AIM OF THE EXERCISE:
Transcribe the text of every one of the records below verbatim, changing nothing, and omit the pictures from your answer.

DATA EXTRACTS:
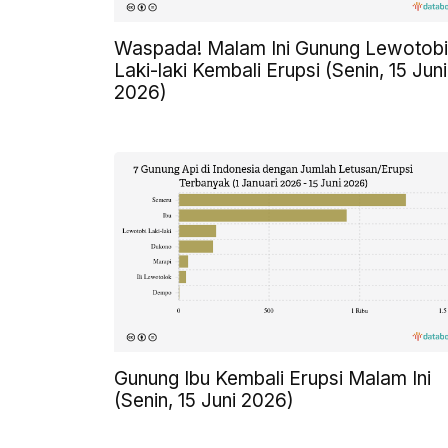
Waspada! Malam Ini Gunung Lewotobi
Laki-laki Kembali Erupsi (Senin, 15 Juni
2026)
Gunung Ibu Kembali Erupsi Malam Ini
(Senin, 15 Juni 2026)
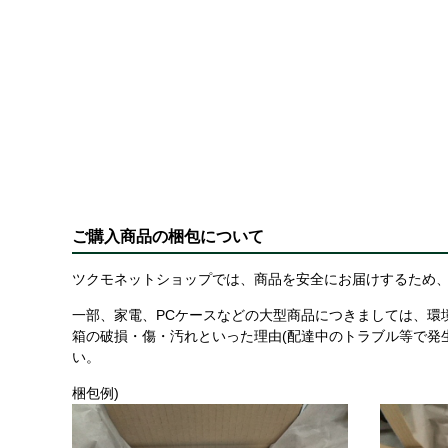
ご購入商品の梱包について
ツクモネットショップでは、商品を安全にお届けするため、
一部、家電、PCケースなどの大型商品につきましては、環
箱の破損・傷・汚れといった理由(配達中のトラブル等で発
い。
梱包例)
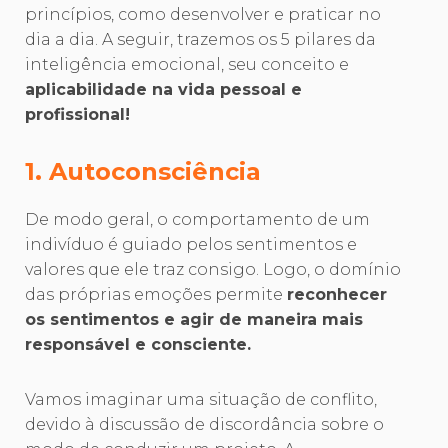
princípios, como desenvolver e praticar no
dia a dia. A seguir, trazemos os 5 pilares da
inteligência emocional, seu conceito e
aplicabilidade na vida pessoal e
profissional!
1. Autoconsciência
De modo geral, o comportamento de um
indivíduo é guiado pelos sentimentos e
valores que ele traz consigo. Logo, o domínio
das próprias emoções permite
reconhecer
os sentimentos e agir de maneira mais
responsável e consciente.
Vamos imaginar uma situação de conflito,
devido à discussão de discordância sobre o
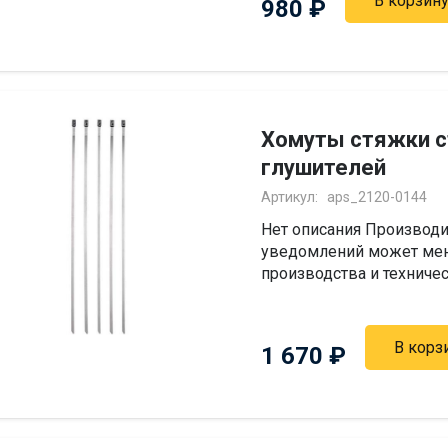
В корзин
980
₽
Хомуты стяжки 
глушителей
Артикул:
aps_2120-0144
Нет описания Производи
уведомлений может мен
производства и техниче
В корз
1 670
₽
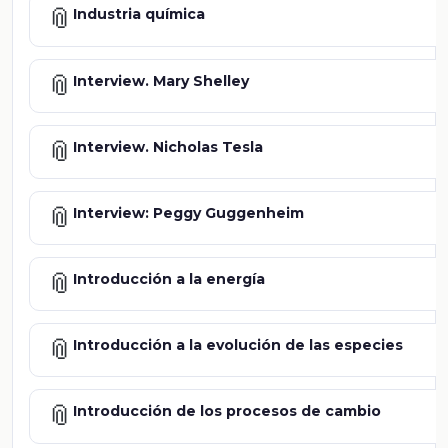
📎
Industria química
📎
Interview. Mary Shelley
📎
Interview. Nicholas Tesla
📎
Interview: Peggy Guggenheim
📎
Introducción a la energía
📎
Introducción a la evolución de las especies
📎
Introducción de los procesos de cambio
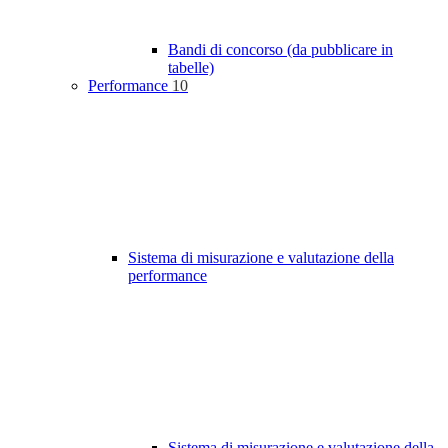
Bandi di concorso (da pubblicare in
tabelle)
Performance
10
Sistema di misurazione e valutazione della
performance
Sistema di misurazione e valutazione della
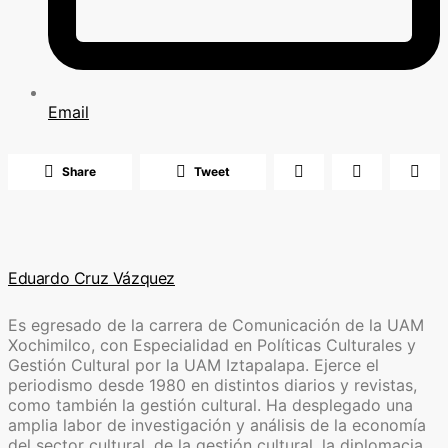
Email
Share
Tweet
Eduardo Cruz Vázquez
Es egresado de la carrera de Comunicación de la UAM
Xochimilco, con Especialidad en Políticas Culturales y
Gestión Cultural por la UAM Iztapalapa. Ejerce el
periodismo desde 1980 en distintos diarios y revistas,
como también la gestión cultural. Ha desplegado una
amplia labor de investigación y análisis de la economía
del sector cultural, de la gestión cultural, la diplomacia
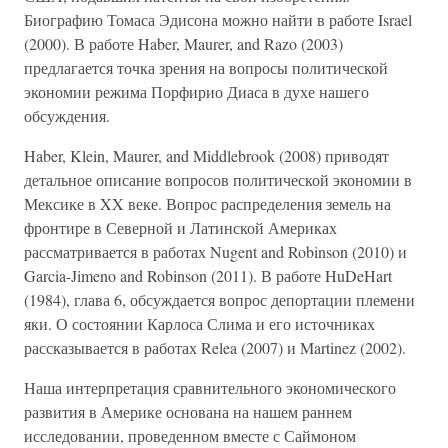
Биографию Томаса Эдисона можно найти в работе Israel
(2000). В работе Haber, Maurer, and Razo (2003)
предлагается точка зрения на вопросы политической
экономии режима Порфирио Диаса в духе нашего
обсуждения.
Haber, Klein, Maurer, and Middlebrook (2008) приводят
детальное описание вопросов политической экономии в
Мексике в XX веке. Вопрос распределения земель на
фронтире в Северной и Латинской Америках
рассматривается в работах Nugent and Robinson (2010) и
Garcia-Jimeno and Robinson (2011). В работе HuDeHart
(1984), глава 6, обсуждается вопрос депортации племени
яки. О состоянии Карлоса Слима и его источниках
рассказывается в работах Relea (2007) и Martinez (2002).
Наша интерпретация сравнительного экономического
развития в Америке основана на нашем раннем
исследовании, проведенном вместе с Саймоном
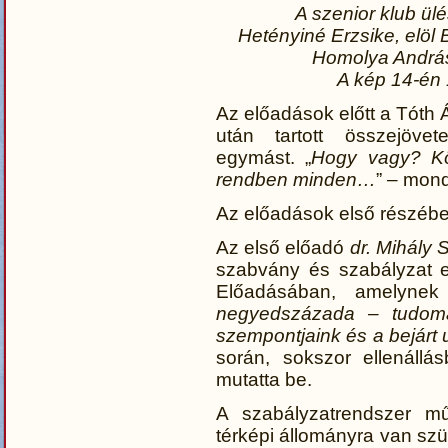
A szenior klub ül
Hetényiné Erzsike, elöl 
Homolya András
A kép 14-én 
Az előadások előtt a Tóth
után tartott összejövet
egymást. „
Hogy vagy? Kö
rendben minden…
” – mond
Az előadások első részéb
Az első előadó
dr. Mihály 
szabvány és szabályzat e
Előadásában, amelyne
negyedszázada – tudomá
szempontjaink és a bejárt 
során, sokszor ellenállá
mutatta be.
A szabályzatrendszer m
térképi állományra van szü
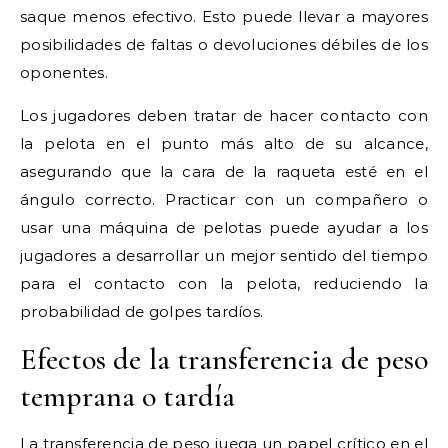
saque menos efectivo. Esto puede llevar a mayores
posibilidades de faltas o devoluciones débiles de los
oponentes.
Los jugadores deben tratar de hacer contacto con
la pelota en el punto más alto de su alcance,
asegurando que la cara de la raqueta esté en el
ángulo correcto. Practicar con un compañero o
usar una máquina de pelotas puede ayudar a los
jugadores a desarrollar un mejor sentido del tiempo
para el contacto con la pelota, reduciendo la
probabilidad de golpes tardíos.
Efectos de la transferencia de peso
temprana o tardía
La transferencia de peso juega un papel crítico en el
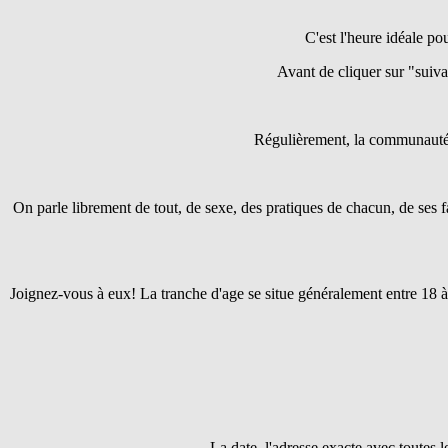
C'est l'heure idéale pou
Avant de cliquer sur "suivant
Régulièrement, la communaut
On parle librement de tout, de sexe, des pratiques de chacun, de ses f
Joignez-vous à eux! La tranche d'age se situe généralement entre 18 à
La date, l'adresse exacte avec toutes 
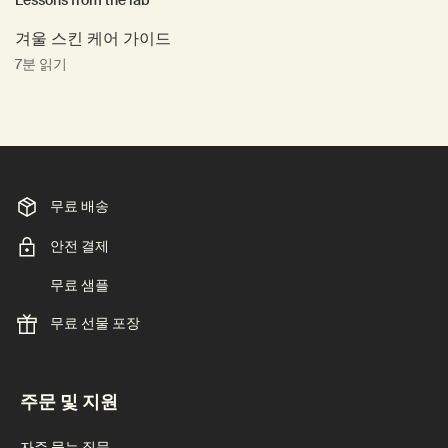
겨울 스킨 케어 가이드
7분 읽기
무료 배송
안전 결제
무료 샘플
무료 선물 포장
footer navigation
주문 및 지원
자주 묻는 질문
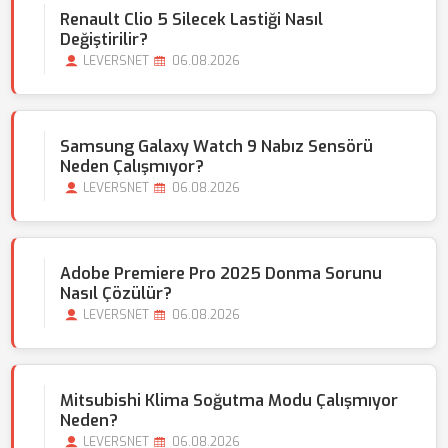
Renault Clio 5 Silecek Lastiği Nasıl
Değiştirilir?
LEVERSNET
06.08.2026
Samsung Galaxy Watch 9 Nabız Sensörü
Neden Çalışmıyor?
LEVERSNET
06.08.2026
Adobe Premiere Pro 2025 Donma Sorunu
Nasıl Çözülür?
LEVERSNET
06.08.2026
Mitsubishi Klima Soğutma Modu Çalışmıyor
Neden?
LEVERSNET
06.08.2026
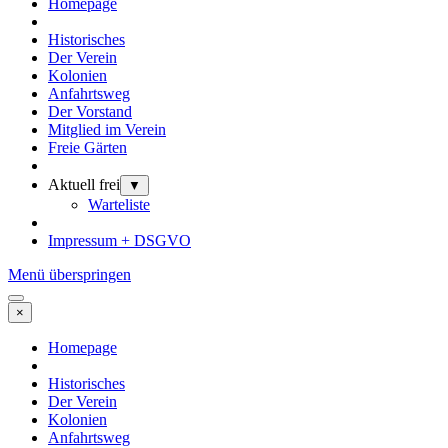
Homepage
Historisches
Der Verein
Kolonien
Anfahrtsweg
Der Vorstand
Mitglied im Verein
Freie Gärten
Aktuell frei
▼
Warteliste
Impressum + DSGVO
Menü überspringen
×
Homepage
Historisches
Der Verein
Kolonien
Anfahrtsweg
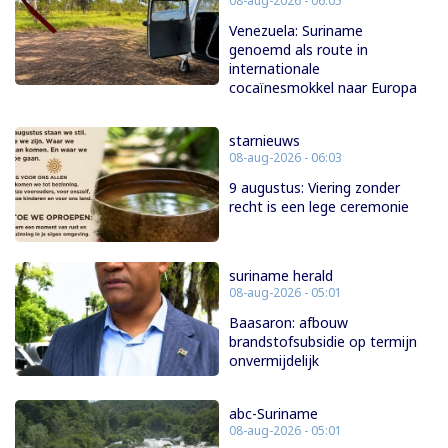
08-aug-2026 - 06:05
Venezuela: Suriname
genoemd als route in
internationale
cocaïnesmokkel naar Europa
starnieuws
08-aug-2026 - 06:03
9 augustus: Viering zonder
recht is een lege ceremonie
suriname herald
08-aug-2026 - 05:01
Baasaron: afbouw
brandstofsubsidie op termijn
onvermijdelijk
abc-Suriname
08-aug-2026 - 05:01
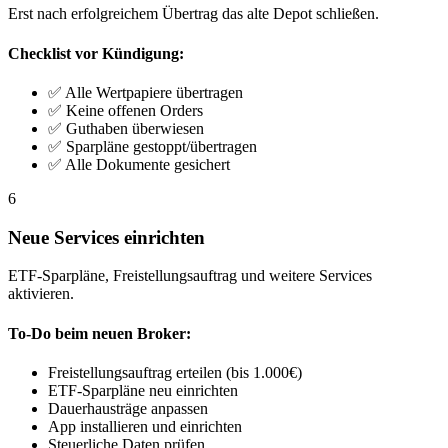
Erst nach erfolgreichem Übertrag das alte Depot schließen.
Checklist vor Kündigung:
✅ Alle Wertpapiere übertragen
✅ Keine offenen Orders
✅ Guthaben überwiesen
✅ Sparpläne gestoppt/übertragen
✅ Alle Dokumente gesichert
6
Neue Services einrichten
ETF-Sparpläne, Freistellungsauftrag und weitere Services
aktivieren.
To-Do beim neuen Broker:
Freistellungsauftrag erteilen (bis 1.000€)
ETF-Sparpläne neu einrichten
Dauerhausträge anpassen
App installieren und einrichten
Steuerliche Daten prüfen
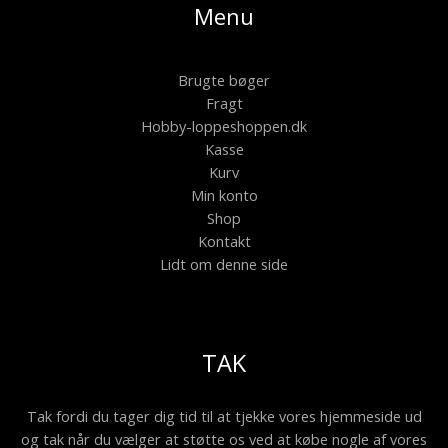
Menu
Brugte bøger
Fragt
Hobby-loppeshoppen.dk
Kasse
Kurv
Min konto
Shop
Kontakt
Lidt om denne side
TAK
Tak fordi du tager dig tid til at tjekke vores hjemmeside ud
og tak når du vælger at støtte os ved at købe nogle af vores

ANSWER SECTION:
Waspada! Malam Ini Gunung Lewotobi
Laki-laki Kembali Erupsi (Senin, 15 Juni
2026)
Gunung Ibu Kembali Erupsi Malam Ini
(Senin, 15 Juni 2026)
ご購入商品の梱包について
ツクモネットショップでは、商品を安全にお届けするため、
一部、家電、PCケースなどの大型商品につきましては、環
箱の破損・傷・汚れといった理由(配達中のトラブル等で発
い。
梱包例)
princípios, como desenvolver e praticar no
dia a dia. A seguir, trazemos os 5 pilares da
inteligência emocional, seu conceito e
aplicabilidade na vida pessoal e
profissional!
1. Autoconsciência
De modo geral, o comportamento de um
indivíduo é guiado pelos sentimentos e
valores que ele traz consigo. Logo, o domínio
das próprias emoções permite
reconhecer
os sentimentos e agir de maneira mais
responsável e consciente.
Vamos imaginar uma situação de conflito,
devido à discussão de discordância sobre o
В корзин
980
₽
Хомуты стяжки 
глушителей
Артикул:
aps_2120-0144
Нет описания Производи
уведомлений может мен
производства и техниче
В корз
1 670
₽
📎
Industria química
📎
Interview. Mary Shelley
📎
Interview. Nicholas Tesla
📎
Interview: Peggy Guggenheim
📎
Introducción a la energía
📎
Introducción a la evolución de las especies
📎
Introducción de los procesos de cambio
Bandi di concorso (da pubblicare in
tabelle)
Performance
10
Sistema di misurazione e valutazione della
performance
Sistema di misurazione e valutazione della
Email
Share
Tweet
Eduardo Cruz Vázquez
Es egresado de la carrera de Comunicación de la UAM
Xochimilco, con Especialidad en Políticas Culturales y
Gestión Cultural por la UAM Iztapalapa. Ejerce el
periodismo desde 1980 en distintos diarios y revistas,
como también la gestión cultural. Ha desplegado una
amplia labor de investigación y análisis de la economía
del sector cultural, de la gestión cultural, la diplomacia
Биографию Томаса Эдисона можно найти в работе Israel
(2000). В работе Haber, Maurer, and Razo (2003)
предлагается точка зрения на вопросы политической
экономии режима Порфирио Диаса в духе нашего
обсуждения.
Haber, Klein, Maurer, and Middlebrook (2008) приводят
детальное описание вопросов политической экономии в
Мексике в XX веке. Вопрос распределения земель на
фронтире в Северной и Латинской Америках
рассматривается в работах Nugent and Robinson (2010) и
Garcia-Jimeno and Robinson (2011). В работе HuDeHart
(1984), глава 6, обсуждается вопрос депортации племени
яки. О состоянии Карлоса Слима и его источниках
рассказывается в работах Relea (2007) и Martinez (2002).
Наша интерпретация сравнительного экономического
развития в Америке основана на нашем раннем
исследовании, проведенном вместе с Саймоном
A szenior klub ül
Hetényiné Erzsike, elöl 
Homolya András
A kép 14-én 
Az előadások előtt a Tóth
után tartott összejövet
egymást. „
Hogy vagy? Kö
rendben minden…
” – mond
Az előadások első részéb
Az első előadó
dr. Mihály 
szabvány és szabályzat e
Előadásában, amelyne
negyedszázada – tudomá
szempontjaink és a bejárt 
során, sokszor ellenállá
mutatta be.
A szabályzatrendszer m
térképi állományra van szü
saque menos efectivo. Esto puede llevar a mayores
posibilidades de faltas o devoluciones débiles de los
oponentes.
Los jugadores deben tratar de hacer contacto con
la pelota en el punto más alto de su alcance,
asegurando que la cara de la raqueta esté en el
ángulo correcto. Practicar con un compañero o
usar una máquina de pelotas puede ayudar a los
jugadores a desarrollar un mejor sentido del tiempo
para el contacto con la pelota, reduciendo la
probabilidad de golpes tardíos.
Efectos de la transferencia de peso
temprana o tardía
La transferencia de peso juega un papel crítico en el
C'est l'heure idéale pou
Avant de cliquer sur "suivant
Régulièrement, la communaut
On parle librement de tout, de sexe, des pratiques de chacun, de ses f
Joignez-vous à eux! La tranche d'age se situe généralement entre 18 à
La date, l'adresse exacte avec toutes 
겨울 스킨 케어 가이드
7분 읽기
무료 배송
안전 결제
무료 샘플
무료 선물 포장
footer navigation
주문 및 지원
자주 묻는 질문
Renault Clio 5 Silecek Lastiği Nasıl
Değiştirilir?
LEVERSNET
06.08.2026
Samsung Galaxy Watch 9 Nabız Sensörü
Neden Çalışmıyor?
LEVERSNET
06.08.2026
Adobe Premiere Pro 2025 Donma Sorunu
Nasıl Çözülür?
LEVERSNET
06.08.2026
Mitsubishi Klima Soğutma Modu Çalışmıyor
Neden?
LEVERSNET
06.08.2026
Homepage
Historisches
Der Verein
Kolonien
Anfahrtsweg
Der Vorstand
Mitglied im Verein
Freie Gärten
Aktuell frei
▼
Warteliste
Impressum + DSGVO
Menü überspringen
×
Homepage
Historisches
Der Verein
Kolonien
Anfahrtsweg
08-aug-2026 - 06:05
Venezuela: Suriname
genoemd als route in
internationale
cocaïnesmokkel naar Europa
starnieuws
08-aug-2026 - 06:03
9 augustus: Viering zonder
recht is een lege ceremonie
suriname herald
08-aug-2026 - 05:01
Baasaron: afbouw
brandstofsubsidie op termijn
onvermijdelijk
abc-Suriname
08-aug-2026 - 05:01
Erst nach erfolgreichem Übertrag das alte Depot schließen.
Checklist vor Kündigung:
✅ Alle Wertpapiere übertragen
✅ Keine offenen Orders
✅ Guthaben überwiesen
✅ Sparpläne gestoppt/übertragen
✅ Alle Dokumente gesichert
6
Neue Services einrichten
ETF-Sparpläne, Freistellungsauftrag und weitere Services
aktivieren.
To-Do beim neuen Broker:
Freistellungsauftrag erteilen (bis 1.000€)
ETF-Sparpläne neu einrichten
Dauerhausträge anpassen
App installieren und einrichten
Steuerliche Daten prüfen
Menu
Brugte bøger
Fragt
Hobby-loppeshoppen.dk
Kasse
Kurv
Min konto
Shop
Kontakt
Lidt om denne side
TAK
Tak fordi du tager dig tid til at tjekke vores hjemmeside ud
og tak når du vælger at støtte os ved at købe nogle af vores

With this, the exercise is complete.